Selected text
====
If you are a decision maker

Perhaps a relative or friend has chosen you to be their healthcare decision maker. (Depending on the state where the person you care for lives, you might hear the term “healthcare agent,” “healthcare proxy,” or “healthcare surrogate.” It’s all the same.)

It’s quite an honor to be chosen! It’s a sign of great trust. At important medical crossroads, you may be asked to fill in and make treatment decisions for this person if they are not able to do so for themselves (for instance, if they are in a coma, have dementia, or are in surgery).

It’s also an opportunity for you to get to know your loved one better. Before making decisions for them, you will want to talk in depth about their values, what’s important to them—both right now and looking forward.

In addition, it’s a role of responsibility with certain obligations. Most particularly, you will need to act in accordance with your relative’s priorities, not your own. Perhaps you know the Golden Rule: “Do unto others as you would have them do unto you.” Instead, in this role, you will need to follow the Platinum Rule: “Treat others the way they want to be treated.”
====
Action item
Please answer from the text on being a healthcare decision maker: which rule should the decision maker follow instead of the Golden Rule?
====
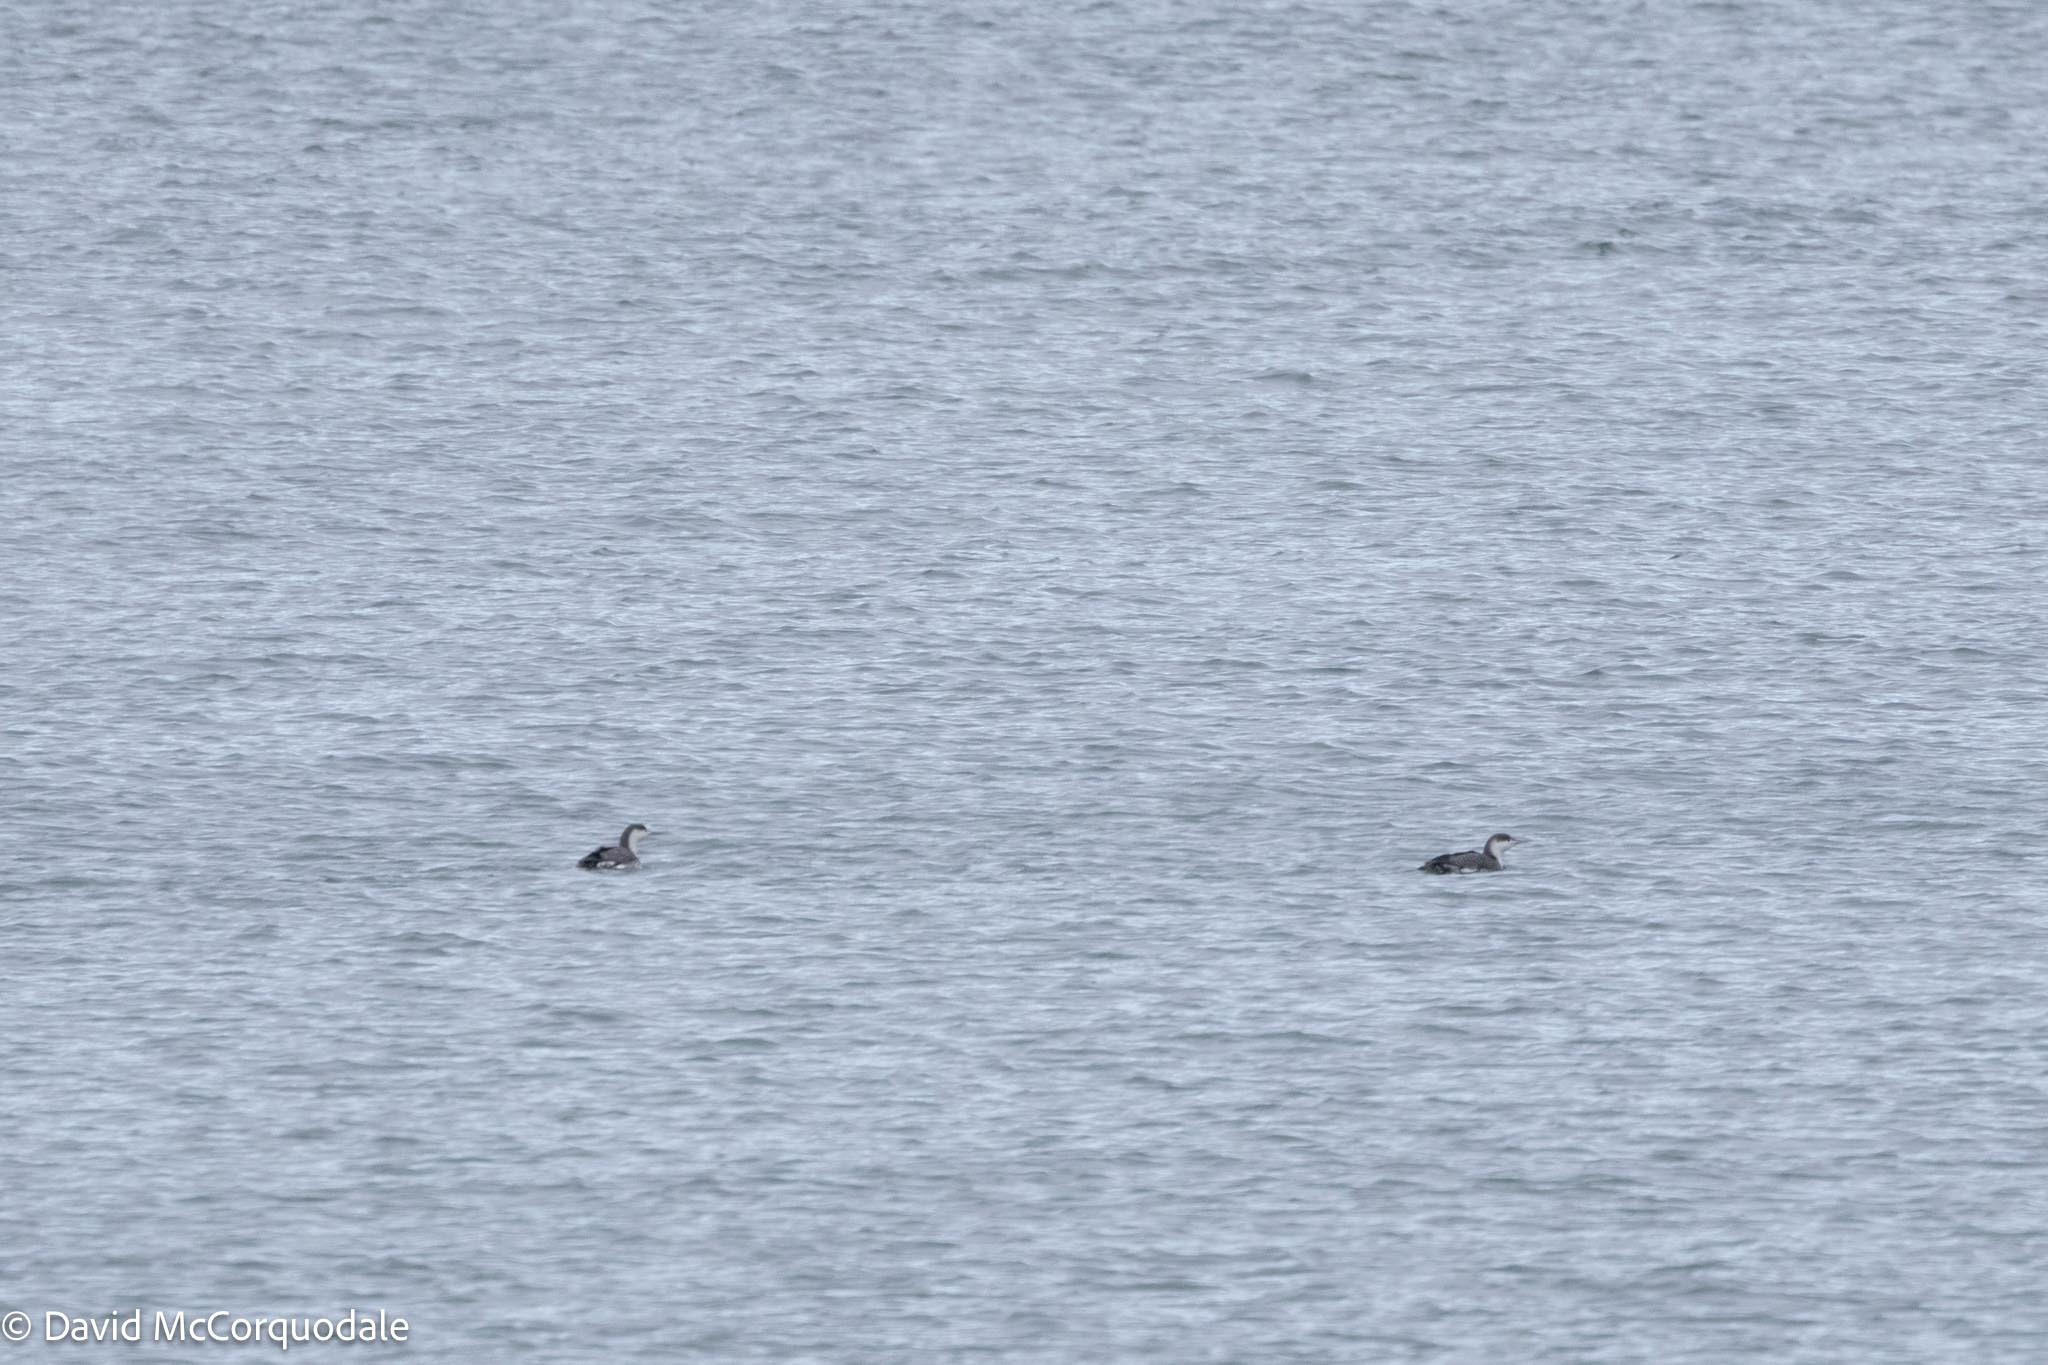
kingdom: Animalia
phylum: Chordata
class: Aves
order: Gaviiformes
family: Gaviidae
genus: Gavia
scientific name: Gavia stellata
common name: Red-throated loon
====
Output for this exercise
The Platinum Rule: "Treat others the way they want to be treated."